Required actions |
a: According to the OMS/RCS pod data table, which engine model powers the Orbital Maneuvering System?
b: Decide whether each statement agrees with the OMS/RCS pod data table, answering yes or no and quoting the deciding words: (i) The pod was manufactured by Aerojet. (ii) The vernier RCS engines deliver more thrust than the primary RCS engines. (iii) The pod's last flight took place in July 2011.
c: Using the OMS/RCS pod data table, explain why the count of successes is one less than the total number of launches.

Engineering:Space Shuttle Orbital Maneuvering System

Space Shuttle OMS/RCS Pod

The underside of a left OMS/RCS pod on Space Shuttle Endeavour
Manufacturer	Aerojet
Country of origin	United States
Used on	Space Shuttle
General characteristics
Length	21.8 feet (6.6 m)
Width	11.37 feet (3.47 m) (aft) 8.14 feet (2.48 m) (forward)
Launch history
Status	Retired
Total launches	135
Successes (stage only)	134
Lower stage failed	1 (STS-51-L)
First flight	STS-1 (12 April 1981)
Last flight	STS-135 (8 July 2011)
OMS Engine
Engines	1 AJ10-190
Thrust	26.7 kilonewtons (6,000 lbf)
Specific impulse	316 seconds (vacuum)
Burn time	15 hours (maximum service life) 1250 seconds (deorbit burn) 150–250 seconds (typical burn)
Fuel	MMH/N2O4
Aft Primary RCS
Engines	Primary RCS engines
Thrust	3.87 kilonewtons (870 lbf)
Burn time	1–150 seconds (each burn) 800 seconds (total)
Fuel	MMH/N2O4
Aft Vernier RCS
Engines	Vernier RCS engines
Thrust	106 newtons (24 lbf)
Burn time	1–125 seconds (each burn)

Information given |
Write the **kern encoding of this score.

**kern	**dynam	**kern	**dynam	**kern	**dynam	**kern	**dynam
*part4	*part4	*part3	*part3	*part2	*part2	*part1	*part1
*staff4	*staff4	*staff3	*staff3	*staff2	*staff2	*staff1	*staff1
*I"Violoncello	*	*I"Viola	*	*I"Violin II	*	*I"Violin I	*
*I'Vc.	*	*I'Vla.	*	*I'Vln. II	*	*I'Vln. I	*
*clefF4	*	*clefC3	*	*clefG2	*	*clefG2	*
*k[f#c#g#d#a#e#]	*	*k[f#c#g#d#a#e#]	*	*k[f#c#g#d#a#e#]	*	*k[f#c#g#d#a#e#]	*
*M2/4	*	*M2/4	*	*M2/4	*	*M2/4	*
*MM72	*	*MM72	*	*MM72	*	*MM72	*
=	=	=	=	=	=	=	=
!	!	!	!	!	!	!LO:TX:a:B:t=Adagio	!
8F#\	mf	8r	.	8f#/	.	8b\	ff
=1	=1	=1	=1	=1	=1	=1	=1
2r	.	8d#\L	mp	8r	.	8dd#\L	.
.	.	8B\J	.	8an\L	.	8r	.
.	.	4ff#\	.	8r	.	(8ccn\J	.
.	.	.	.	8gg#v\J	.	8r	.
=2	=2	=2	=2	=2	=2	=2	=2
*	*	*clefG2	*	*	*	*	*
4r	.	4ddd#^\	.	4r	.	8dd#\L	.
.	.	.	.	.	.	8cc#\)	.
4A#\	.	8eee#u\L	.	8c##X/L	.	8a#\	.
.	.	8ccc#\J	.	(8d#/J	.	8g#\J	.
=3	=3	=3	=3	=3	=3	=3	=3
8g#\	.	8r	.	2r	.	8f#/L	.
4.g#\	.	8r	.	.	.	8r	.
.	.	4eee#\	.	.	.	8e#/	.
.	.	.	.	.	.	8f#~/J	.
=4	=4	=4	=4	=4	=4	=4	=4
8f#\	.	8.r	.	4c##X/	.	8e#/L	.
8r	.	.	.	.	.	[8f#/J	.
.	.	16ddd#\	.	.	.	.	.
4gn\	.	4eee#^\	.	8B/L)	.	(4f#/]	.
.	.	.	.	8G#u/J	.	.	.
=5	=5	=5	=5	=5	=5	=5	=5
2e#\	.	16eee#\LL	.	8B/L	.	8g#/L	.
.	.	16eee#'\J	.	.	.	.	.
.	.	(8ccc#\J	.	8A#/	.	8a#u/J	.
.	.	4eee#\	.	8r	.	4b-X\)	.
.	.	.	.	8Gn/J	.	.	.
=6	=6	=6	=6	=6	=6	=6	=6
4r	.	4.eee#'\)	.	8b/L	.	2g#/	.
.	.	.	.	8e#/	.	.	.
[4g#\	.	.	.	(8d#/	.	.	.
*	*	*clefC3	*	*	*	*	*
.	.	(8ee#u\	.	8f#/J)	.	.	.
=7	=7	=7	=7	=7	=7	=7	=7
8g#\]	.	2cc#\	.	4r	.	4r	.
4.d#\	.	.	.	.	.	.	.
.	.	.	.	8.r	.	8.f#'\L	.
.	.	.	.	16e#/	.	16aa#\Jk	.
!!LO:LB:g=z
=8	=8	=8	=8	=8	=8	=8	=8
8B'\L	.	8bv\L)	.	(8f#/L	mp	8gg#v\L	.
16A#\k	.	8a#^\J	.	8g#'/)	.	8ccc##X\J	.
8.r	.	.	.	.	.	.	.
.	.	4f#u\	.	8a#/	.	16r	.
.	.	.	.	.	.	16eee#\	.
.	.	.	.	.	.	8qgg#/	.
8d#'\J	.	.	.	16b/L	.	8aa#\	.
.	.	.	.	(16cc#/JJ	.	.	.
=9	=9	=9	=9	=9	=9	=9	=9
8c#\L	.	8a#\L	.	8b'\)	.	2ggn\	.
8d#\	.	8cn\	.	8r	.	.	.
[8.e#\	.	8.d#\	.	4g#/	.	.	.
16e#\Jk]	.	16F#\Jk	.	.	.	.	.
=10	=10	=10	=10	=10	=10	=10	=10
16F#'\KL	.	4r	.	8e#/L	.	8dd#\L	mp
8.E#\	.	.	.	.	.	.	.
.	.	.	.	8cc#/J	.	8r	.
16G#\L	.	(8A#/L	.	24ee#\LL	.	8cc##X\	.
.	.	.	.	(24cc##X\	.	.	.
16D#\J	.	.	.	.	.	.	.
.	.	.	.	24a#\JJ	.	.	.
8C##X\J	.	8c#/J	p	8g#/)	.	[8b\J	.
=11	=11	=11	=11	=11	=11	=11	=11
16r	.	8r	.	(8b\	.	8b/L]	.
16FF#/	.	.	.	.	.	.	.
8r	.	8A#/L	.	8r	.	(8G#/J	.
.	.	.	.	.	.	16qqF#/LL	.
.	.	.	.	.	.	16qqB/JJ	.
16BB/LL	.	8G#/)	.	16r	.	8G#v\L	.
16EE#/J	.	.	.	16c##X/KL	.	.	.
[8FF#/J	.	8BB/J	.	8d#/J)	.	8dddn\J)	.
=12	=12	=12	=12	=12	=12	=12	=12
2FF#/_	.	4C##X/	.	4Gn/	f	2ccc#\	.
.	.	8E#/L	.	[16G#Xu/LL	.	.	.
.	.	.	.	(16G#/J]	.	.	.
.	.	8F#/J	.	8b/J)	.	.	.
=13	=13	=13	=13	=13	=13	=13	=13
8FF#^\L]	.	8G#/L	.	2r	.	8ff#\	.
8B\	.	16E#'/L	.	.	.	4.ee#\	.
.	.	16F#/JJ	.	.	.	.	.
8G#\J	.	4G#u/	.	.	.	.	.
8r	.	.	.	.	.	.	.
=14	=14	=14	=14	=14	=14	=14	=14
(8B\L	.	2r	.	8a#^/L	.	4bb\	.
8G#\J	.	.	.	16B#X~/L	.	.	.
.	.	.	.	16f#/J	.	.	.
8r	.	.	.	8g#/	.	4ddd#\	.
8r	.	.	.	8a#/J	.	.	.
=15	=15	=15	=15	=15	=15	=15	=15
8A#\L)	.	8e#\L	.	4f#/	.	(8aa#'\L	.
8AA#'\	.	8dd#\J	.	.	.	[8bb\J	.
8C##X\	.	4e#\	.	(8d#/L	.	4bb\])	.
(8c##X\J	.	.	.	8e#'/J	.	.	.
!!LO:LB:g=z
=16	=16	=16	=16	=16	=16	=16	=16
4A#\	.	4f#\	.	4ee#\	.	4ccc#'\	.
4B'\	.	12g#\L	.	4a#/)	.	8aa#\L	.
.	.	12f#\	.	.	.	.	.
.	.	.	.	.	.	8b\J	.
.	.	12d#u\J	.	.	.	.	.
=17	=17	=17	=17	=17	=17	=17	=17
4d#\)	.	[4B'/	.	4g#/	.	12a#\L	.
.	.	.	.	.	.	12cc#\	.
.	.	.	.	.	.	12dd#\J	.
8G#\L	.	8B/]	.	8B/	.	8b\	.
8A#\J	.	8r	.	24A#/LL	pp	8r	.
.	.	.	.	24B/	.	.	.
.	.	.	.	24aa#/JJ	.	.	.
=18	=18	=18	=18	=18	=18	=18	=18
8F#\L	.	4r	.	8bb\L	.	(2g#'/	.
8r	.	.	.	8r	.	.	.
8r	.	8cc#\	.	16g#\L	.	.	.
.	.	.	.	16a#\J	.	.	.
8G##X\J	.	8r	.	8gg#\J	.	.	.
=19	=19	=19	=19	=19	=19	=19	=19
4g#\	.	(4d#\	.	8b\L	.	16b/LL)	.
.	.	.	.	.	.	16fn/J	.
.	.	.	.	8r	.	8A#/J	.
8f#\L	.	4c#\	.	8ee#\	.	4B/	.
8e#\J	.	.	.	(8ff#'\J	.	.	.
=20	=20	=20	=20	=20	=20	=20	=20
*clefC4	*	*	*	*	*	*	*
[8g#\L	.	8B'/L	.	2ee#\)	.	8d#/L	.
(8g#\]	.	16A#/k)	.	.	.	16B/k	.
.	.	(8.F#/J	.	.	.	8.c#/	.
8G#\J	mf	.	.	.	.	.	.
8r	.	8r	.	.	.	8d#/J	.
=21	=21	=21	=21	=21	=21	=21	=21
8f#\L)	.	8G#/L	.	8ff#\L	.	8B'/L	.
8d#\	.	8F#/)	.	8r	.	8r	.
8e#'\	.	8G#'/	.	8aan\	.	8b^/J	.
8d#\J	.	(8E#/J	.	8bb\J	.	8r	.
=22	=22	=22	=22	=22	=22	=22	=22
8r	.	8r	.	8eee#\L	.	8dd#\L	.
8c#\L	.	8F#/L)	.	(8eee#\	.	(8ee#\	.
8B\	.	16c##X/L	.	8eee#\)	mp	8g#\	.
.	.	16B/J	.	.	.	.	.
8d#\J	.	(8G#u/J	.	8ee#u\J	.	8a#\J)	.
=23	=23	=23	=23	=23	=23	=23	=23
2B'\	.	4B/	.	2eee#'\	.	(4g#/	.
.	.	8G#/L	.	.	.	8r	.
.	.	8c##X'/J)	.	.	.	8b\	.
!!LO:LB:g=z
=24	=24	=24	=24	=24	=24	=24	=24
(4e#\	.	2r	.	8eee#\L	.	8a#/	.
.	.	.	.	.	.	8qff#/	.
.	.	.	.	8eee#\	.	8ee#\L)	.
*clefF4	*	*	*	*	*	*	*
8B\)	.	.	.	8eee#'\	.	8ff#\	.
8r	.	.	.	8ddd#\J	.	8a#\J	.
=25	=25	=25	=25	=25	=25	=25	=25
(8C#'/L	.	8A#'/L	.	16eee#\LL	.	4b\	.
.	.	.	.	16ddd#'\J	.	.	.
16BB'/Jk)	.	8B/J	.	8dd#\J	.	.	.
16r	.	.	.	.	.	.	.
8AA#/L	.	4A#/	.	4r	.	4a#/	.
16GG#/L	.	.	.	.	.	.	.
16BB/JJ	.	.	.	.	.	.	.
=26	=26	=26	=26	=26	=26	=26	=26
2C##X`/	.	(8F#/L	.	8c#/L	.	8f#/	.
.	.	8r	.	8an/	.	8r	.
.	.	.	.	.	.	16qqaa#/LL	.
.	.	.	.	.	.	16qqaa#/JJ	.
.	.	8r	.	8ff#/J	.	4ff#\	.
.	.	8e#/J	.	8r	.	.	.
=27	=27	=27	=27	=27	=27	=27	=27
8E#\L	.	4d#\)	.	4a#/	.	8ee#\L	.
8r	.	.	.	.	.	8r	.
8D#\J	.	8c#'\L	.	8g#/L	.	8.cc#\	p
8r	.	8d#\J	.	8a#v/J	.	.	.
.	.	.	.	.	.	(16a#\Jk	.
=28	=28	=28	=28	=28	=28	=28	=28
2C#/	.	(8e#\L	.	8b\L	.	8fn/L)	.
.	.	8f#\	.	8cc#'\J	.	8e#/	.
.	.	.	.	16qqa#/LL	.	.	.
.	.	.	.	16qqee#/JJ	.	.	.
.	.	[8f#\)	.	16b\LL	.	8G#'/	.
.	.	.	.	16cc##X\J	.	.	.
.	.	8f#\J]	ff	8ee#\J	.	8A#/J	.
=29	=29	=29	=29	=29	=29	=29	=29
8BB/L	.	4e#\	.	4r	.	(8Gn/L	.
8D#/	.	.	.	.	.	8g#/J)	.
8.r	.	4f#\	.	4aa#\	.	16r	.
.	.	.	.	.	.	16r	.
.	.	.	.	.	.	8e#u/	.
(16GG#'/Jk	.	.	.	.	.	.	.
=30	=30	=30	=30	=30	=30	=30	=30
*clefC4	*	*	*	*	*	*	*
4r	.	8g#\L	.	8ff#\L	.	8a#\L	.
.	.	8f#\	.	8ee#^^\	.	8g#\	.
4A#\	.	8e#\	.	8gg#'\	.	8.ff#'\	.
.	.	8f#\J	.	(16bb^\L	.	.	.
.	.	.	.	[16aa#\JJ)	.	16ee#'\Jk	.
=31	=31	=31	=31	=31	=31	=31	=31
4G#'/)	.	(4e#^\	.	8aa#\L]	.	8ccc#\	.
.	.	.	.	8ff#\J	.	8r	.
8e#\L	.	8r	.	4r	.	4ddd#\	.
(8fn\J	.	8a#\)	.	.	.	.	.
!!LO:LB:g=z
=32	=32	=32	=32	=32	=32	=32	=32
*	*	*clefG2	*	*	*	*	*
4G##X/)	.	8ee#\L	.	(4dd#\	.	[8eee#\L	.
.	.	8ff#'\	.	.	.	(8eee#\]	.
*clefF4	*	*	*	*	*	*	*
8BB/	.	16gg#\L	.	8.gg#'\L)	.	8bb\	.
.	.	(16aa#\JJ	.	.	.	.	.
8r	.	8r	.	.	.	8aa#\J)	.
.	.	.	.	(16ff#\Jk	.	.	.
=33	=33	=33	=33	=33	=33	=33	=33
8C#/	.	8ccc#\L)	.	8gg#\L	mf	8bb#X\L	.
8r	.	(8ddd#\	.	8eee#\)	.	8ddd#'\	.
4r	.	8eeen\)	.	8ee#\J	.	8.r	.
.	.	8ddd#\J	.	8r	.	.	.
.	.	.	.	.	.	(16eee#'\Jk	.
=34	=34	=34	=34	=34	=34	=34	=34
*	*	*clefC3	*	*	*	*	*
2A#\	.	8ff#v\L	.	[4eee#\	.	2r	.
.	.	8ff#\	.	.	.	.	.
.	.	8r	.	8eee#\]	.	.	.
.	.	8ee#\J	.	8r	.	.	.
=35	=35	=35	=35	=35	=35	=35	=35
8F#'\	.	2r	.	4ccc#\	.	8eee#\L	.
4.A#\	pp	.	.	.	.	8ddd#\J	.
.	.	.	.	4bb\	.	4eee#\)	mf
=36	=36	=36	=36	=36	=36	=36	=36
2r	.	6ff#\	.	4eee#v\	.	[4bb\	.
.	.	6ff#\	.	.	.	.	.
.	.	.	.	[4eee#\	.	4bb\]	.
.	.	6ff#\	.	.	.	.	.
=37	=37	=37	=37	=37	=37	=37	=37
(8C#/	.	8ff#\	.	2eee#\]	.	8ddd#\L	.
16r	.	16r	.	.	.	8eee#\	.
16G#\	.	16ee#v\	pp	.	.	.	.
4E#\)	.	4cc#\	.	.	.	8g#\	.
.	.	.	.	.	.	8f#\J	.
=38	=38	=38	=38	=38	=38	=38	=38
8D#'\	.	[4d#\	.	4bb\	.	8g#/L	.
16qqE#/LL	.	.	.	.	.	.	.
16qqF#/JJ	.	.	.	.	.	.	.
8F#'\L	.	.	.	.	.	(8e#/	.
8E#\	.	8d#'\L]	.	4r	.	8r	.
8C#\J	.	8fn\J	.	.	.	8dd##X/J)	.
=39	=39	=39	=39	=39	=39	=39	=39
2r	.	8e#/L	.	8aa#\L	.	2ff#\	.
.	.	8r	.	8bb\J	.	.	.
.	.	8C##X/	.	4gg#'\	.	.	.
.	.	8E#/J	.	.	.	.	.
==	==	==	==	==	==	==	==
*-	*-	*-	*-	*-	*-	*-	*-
---
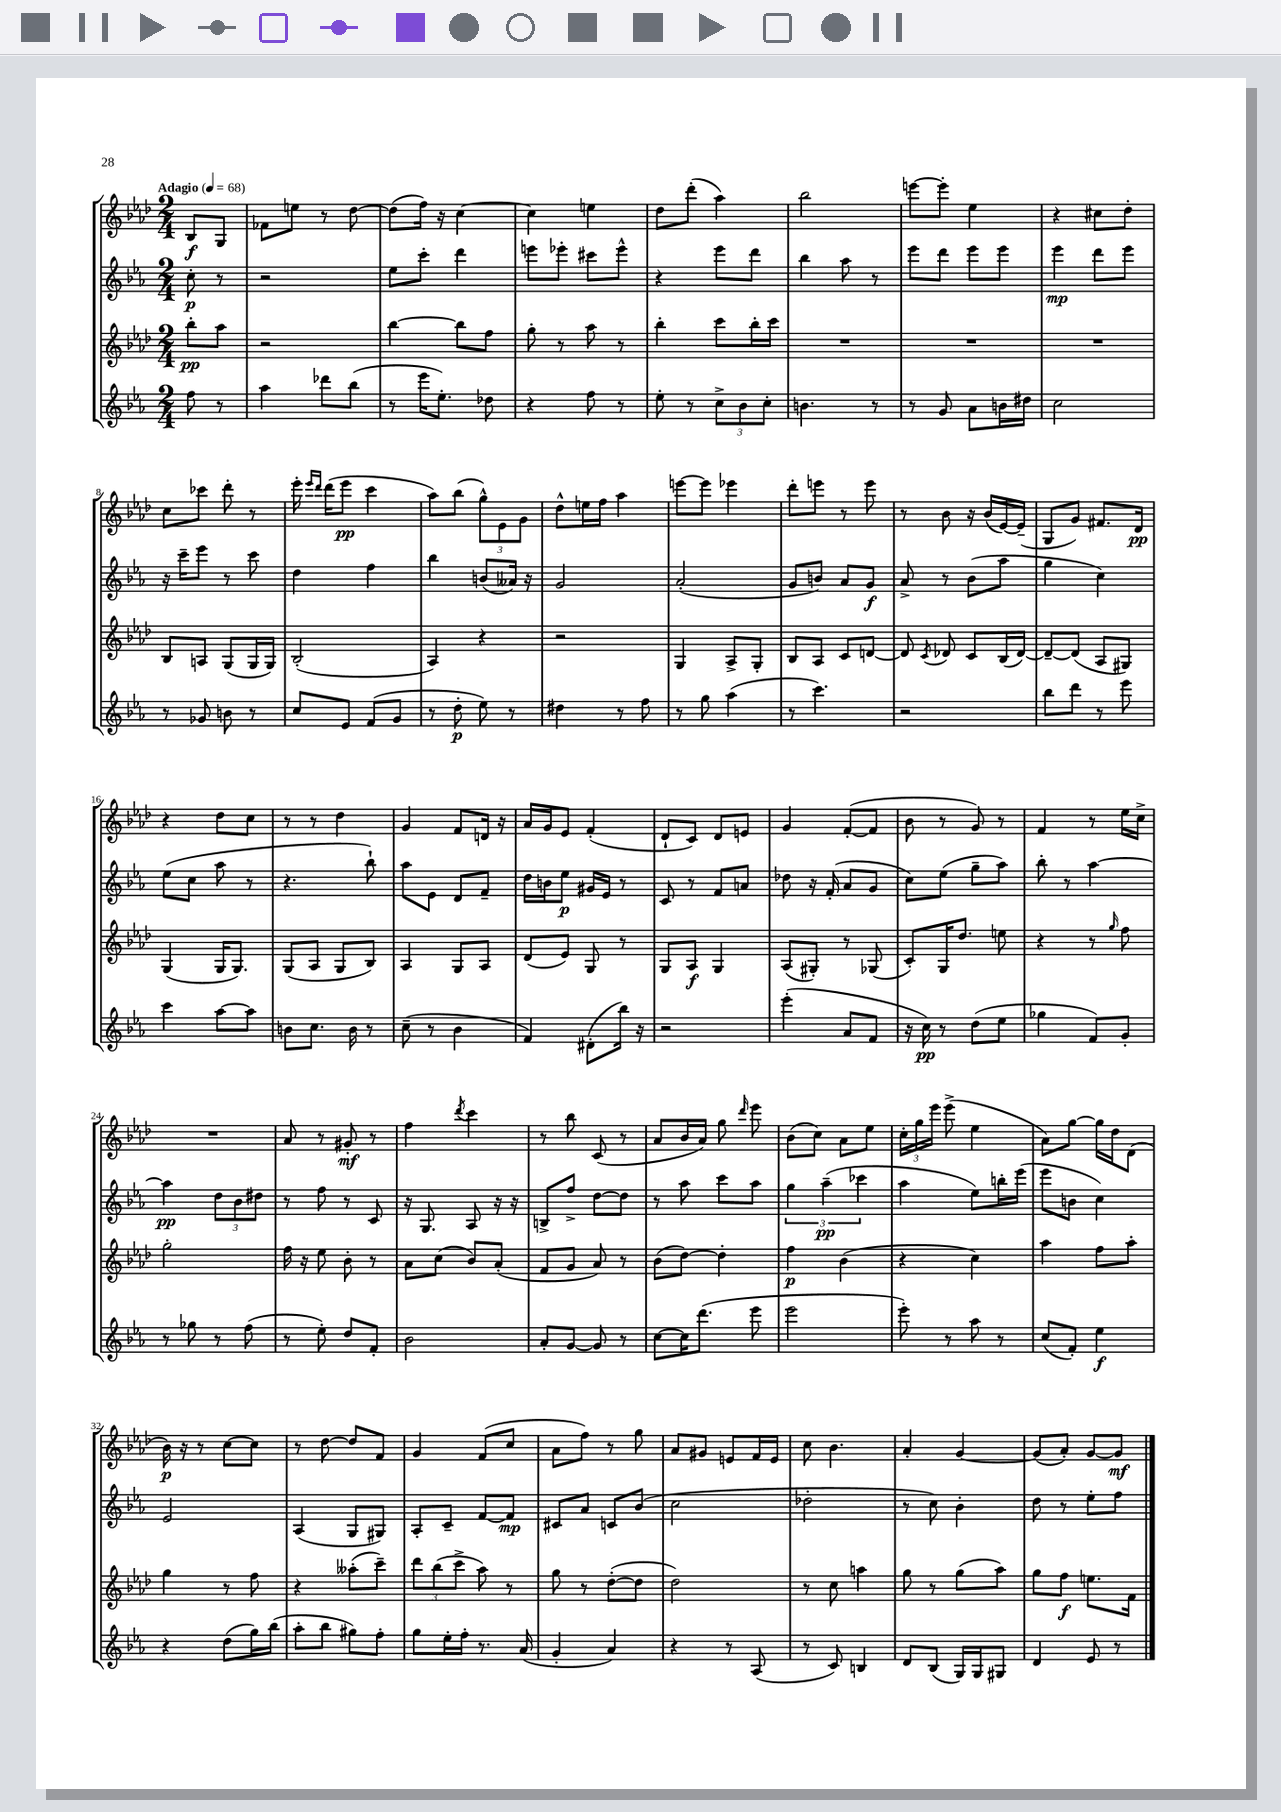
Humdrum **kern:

Full solutions |
a: One AJ10-190 engine.

b:
(i) Yes: "Aerojet".
(ii) No: the vernier engines give "106 newtons (24 lbf)", while the primary engines give "3.87 kilonewtons (870 lbf)".
(iii) Yes: "STS-135 (8 July 2011)".

c: The table lists 135 total launches but only 134 successes (stage only). The missing launch is STS-51-L, where the lower stage failed.